A few months ago, I’d linked to a superb piece by Barun Mitra about how endangered species such as the tiger could best be saved by market economics. To recap, Mitra had written:

[L]ike forests, animals are renewable resources. If you think of tigers as products, it becomes clear that demand provides opportunity, rather than posing a threat. For instance, there are perhaps 1.5 billion head of cattle and buffalo and 2 billion goats and sheep in the world today. These are among the most exploited of animals, yet they are not in danger of dying out; there is incentive, in these instances, for humans to conserve.

So it can be for the tiger.

Well, Arvind Kala has a piece today in Mint that makes a similar argument.

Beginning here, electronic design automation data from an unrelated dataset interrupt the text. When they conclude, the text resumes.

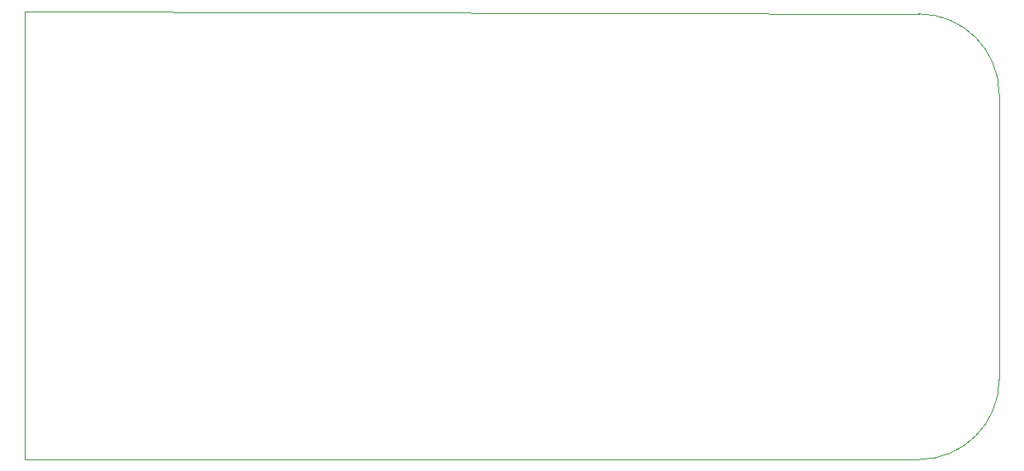
<source format=gbr>
%TF.GenerationSoftware,KiCad,Pcbnew,8.0.7*%
%TF.CreationDate,2024-12-28T13:40:39+03:00*%
%TF.ProjectId,FiveSwitch,46697665-5377-4697-9463-682e6b696361,rev?*%
%TF.SameCoordinates,Original*%
%TF.FileFunction,Profile,NP*%
%FSLAX46Y46*%
G04 Gerber Fmt 4.6, Leading zero omitted, Abs format (unit mm)*
G04 Created by KiCad (PCBNEW 8.0.7) date 2024-12-28 13:40:39*
%MOMM*%
%LPD*%
G01*
G04 APERTURE LIST*
%TA.AperFunction,Profile*%
%ADD10C,0.050000*%
%TD*%
G04 APERTURE END LIST*
D10*
X99250000Y-50750000D02*
X191000000Y-51000000D01*
X99250000Y-96750000D02*
X99250000Y-50750000D01*
X191000000Y-51000000D02*
G75*
G02*
X199250000Y-59250000I0J-8250000D01*
G01*
X199250000Y-88500000D02*
G75*
G02*
X191000000Y-96750000I-8250000J0D01*
G01*
X99250000Y-96750000D02*
X191000000Y-96750000D01*
X199250000Y-59250000D02*
X199250000Y-88500000D01*
M02*

</source>
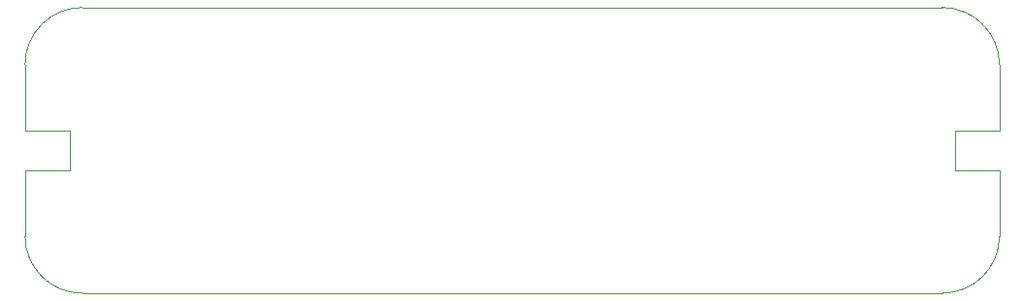
<source format=gko>
G04*
G04 #@! TF.GenerationSoftware,Altium Limited,Altium Designer,21.4.1 (30)*
G04*
G04 Layer_Color=16711935*
%FSLAX25Y25*%
%MOIN*%
G70*
G04*
G04 #@! TF.SameCoordinates,35213D09-E783-4A94-B544-0D3754CD514C*
G04*
G04*
G04 #@! TF.FilePolarity,Positive*
G04*
G01*
G75*
%ADD20C,0.00402*%
%ADD21C,0.00394*%
D20*
X19685Y98425D02*
G03*
X0Y78740I0J-19685D01*
G01*
X19685Y98425D02*
G03*
X0Y78740I0J-19685D01*
G01*
X334646D02*
G03*
X314961Y98425I-19685J0D01*
G01*
Y0D02*
G03*
X334646Y19685I0J19685D01*
G01*
X0D02*
G03*
X19685Y0I19685J0D01*
G01*
Y98425D02*
X314961D01*
X334646Y56063D02*
Y78740D01*
X19685Y-0D02*
X314961Y0D01*
X0Y56063D02*
Y78740D01*
D21*
X334646Y19685D02*
X334665Y42362D01*
X-20Y42362D02*
X0Y19685D01*
X-20Y42362D02*
X15374D01*
X-20Y56063D02*
X15374D01*
Y42362D02*
Y56063D01*
X319272Y42362D02*
Y56063D01*
Y42362D02*
X334665D01*
X319272Y56063D02*
X334665D01*
M02*

</source>
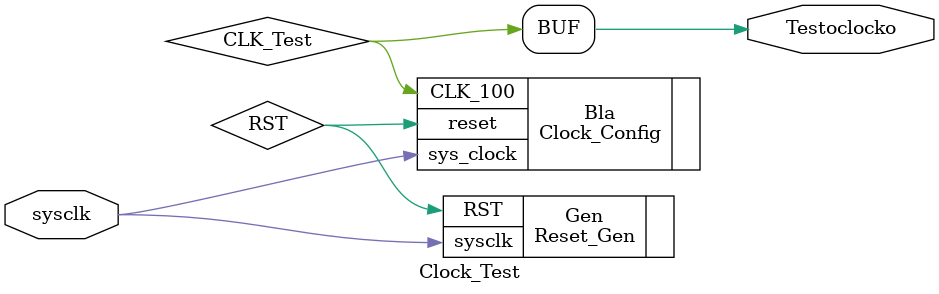
<source format=v>
`timescale 1ns / 1ps


module Clock_Test(
    input sysclk,
    output Testoclocko
    );
    
    wire CLK_Test;
    wire RST;
    
    assign Testoclocko = CLK_Test;
    
     Reset_Gen Gen(
        .sysclk(sysclk),
        .RST(RST)
        );
    
   Clock_Config Bla (
   .CLK_100(CLK_Test),
   .reset(RST),
   .sys_clock(sysclk));
    
    
endmodule

</source>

Right now, our wild animals are a wasted resource. Only private companies can unlock their true value by turning them into a dollar-earning tourist attraction. Wild animals flourish in South Africa, Zimbabwe, Namibia and Botswana because these nations treat their wildlife as an industry. They give land owners full property rights over the wild animals that roam on their land. The rights include hunting the animals and selling their meat, hides and horns. Thousands of privately owned ranches in these countries have switched to wildlife and safari tourism. They attract wealthy Americans and Europeans who pay $500-1,000 a day to go on photographic or hunting safaris, which typically last two to three weeks. So we have a paradox. These countries have booming wild animal population. But India’s wildlife diminishes even though shooting a partridge is a criminal offence. The paradox stems from a simple reason. Landowners of southern Africa protect their wildlife because they earn from it.

India’s tigers or elephants die because nobody owns them.

In other words, it’s the tragedy of the commons. Kala asks later in the piece: “If the private sector can run our phones, airlines and high-tech hospitals, why can’t it run game sanctuaries?” Indeed.

Or do you trust the government to protect these animals? Heh.